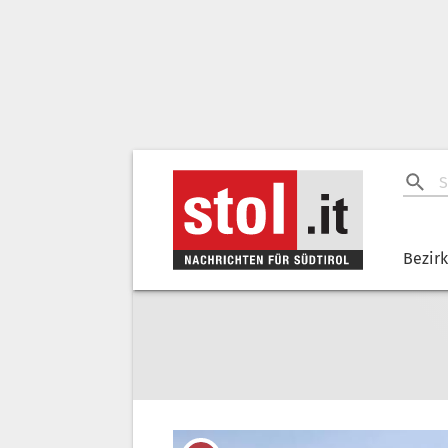
Bezir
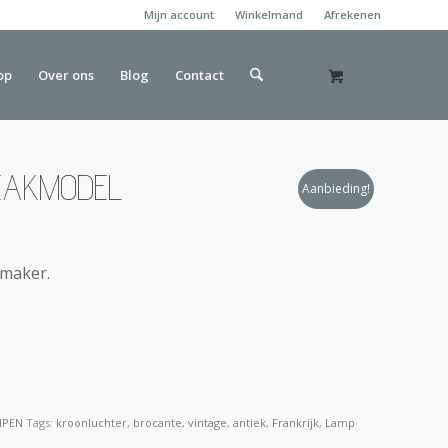
Mijn account
Winkelmand
Afrekenen
op
Over ons
Blog
Contact
ZAKMODEL
Aanbieding!
rmaker.
MPEN
Tags:
kroonluchter
,
brocante
,
vintage
,
antiek
,
Frankrijk
,
Lamp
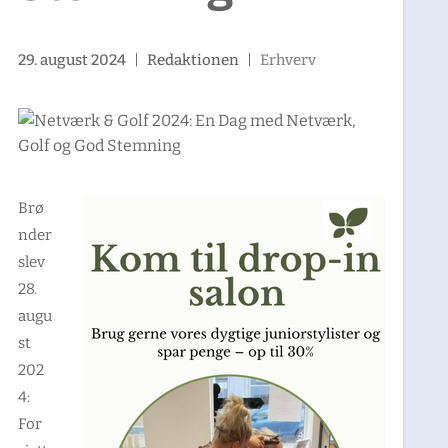
29. august 2024
|
Redaktionen
|
Erhverv
Brø
nder
slev
28.
augu
st
202
4:
For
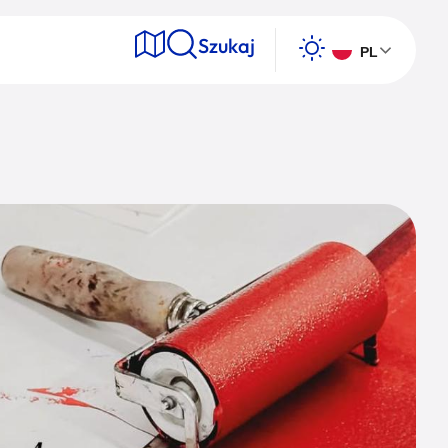
Szukaj
PL
e
Wyszukaj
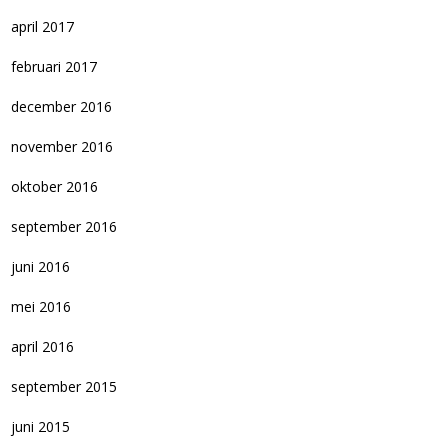
april 2017
februari 2017
december 2016
november 2016
oktober 2016
september 2016
juni 2016
mei 2016
april 2016
september 2015
juni 2015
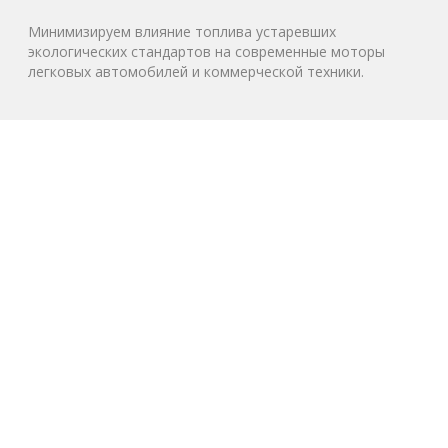
Минимизируем влияние топлива устаревших
экологических стандартов на современные моторы
легковых автомобилей и коммерческой техники.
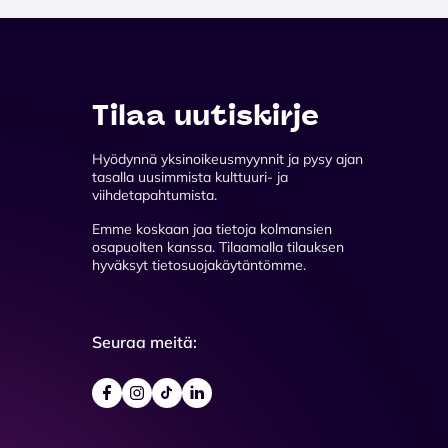
Tilaa uutiskirje
Hyödynnä yksinoikeusmyynnit ja pysy ajan
tasalla uusimmista kulttuuri- ja
viihdetapahtumista.
Emme koskaan jaa tietoja kolmansien
osapuolten kanssa. Tilaamalla tilauksen
hyväksyt tietosuojakäytäntömme.
Seuraa meitä:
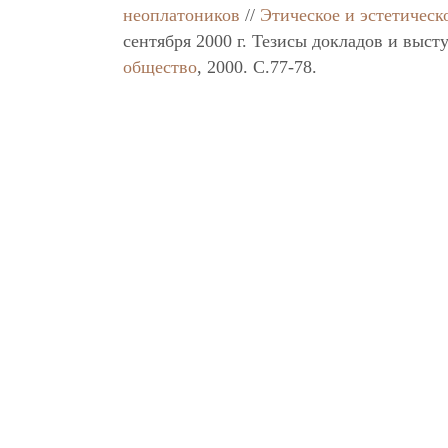
неоплатоников
//
Этическое и эстетическо
сентября 2000 г. Тезисы докладов и выс
общество
, 2000. C.77-78.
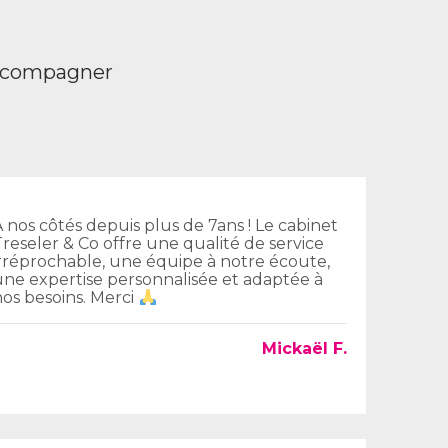
accompagner
À nos côtés depuis plus de 7ans ! Le cabinet
Treseler & Co offre une qualité de service
irréprochable, une équipe à notre écoute,
une expertise personnalisée et adaptée à
nos besoins. Merci
Mickaël F.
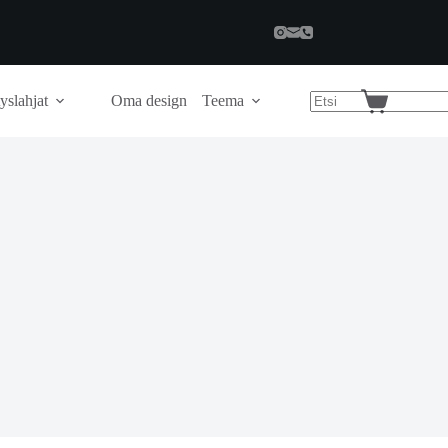
yslahjat
Oma design
Teema
Shopping
cart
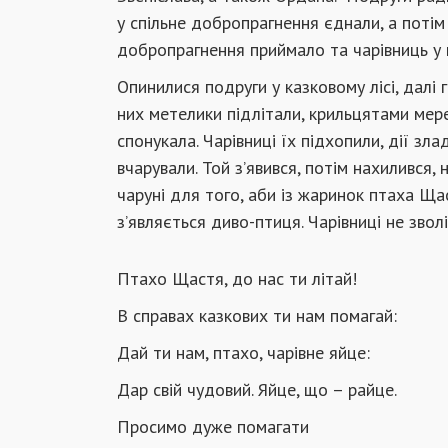
у спільне добропрагнення єднали, а потім
добропрагнення приймало та чарівниць у к
Опинилися подруги у казковому лісі, далі 
них метелики підлітали, крильцятами мере
спонукала. Чарівниці їх підхопили, дії зл
вчарували. Той з’явився, потім нахилився,
чаруні для того, аби із жаринок птаха Щас
з’являється диво-птиця. Чарівниці не зволі
Птахо Щастя, до нас ти літай!
В справах казкових ти нам помагай:
Дай ти нам, птахо, чарівне яйце:
Дар свій чудовий. Яйце, що – райце.
Просимо дуже помагати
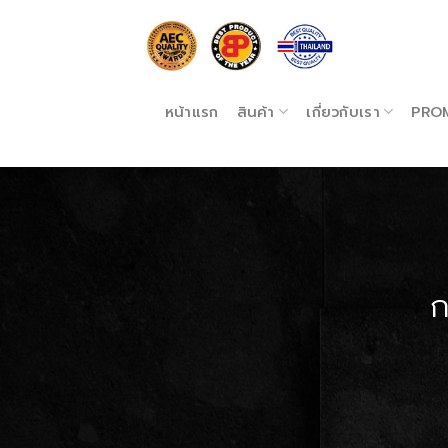
Skip
to
content
หน้าแรก
สินค้า
เกี่ยวกับเรา
PRO
ก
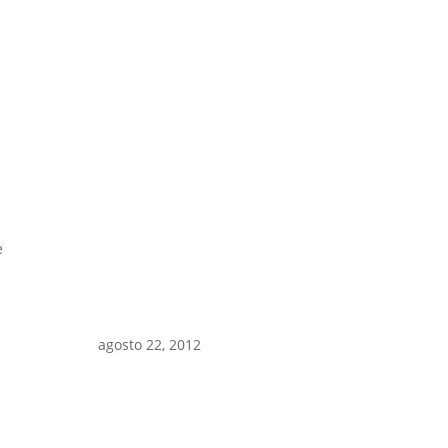
e
agosto 22, 2012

■ To do ■
Pull out every line of the records that contains the string "добропрагнення" and copy each one in full. Matching is case-sensitive.

■ Output of the task ■
у спільне добропрагнення єднали, а потім
добропрагнення приймало та чарівниць у к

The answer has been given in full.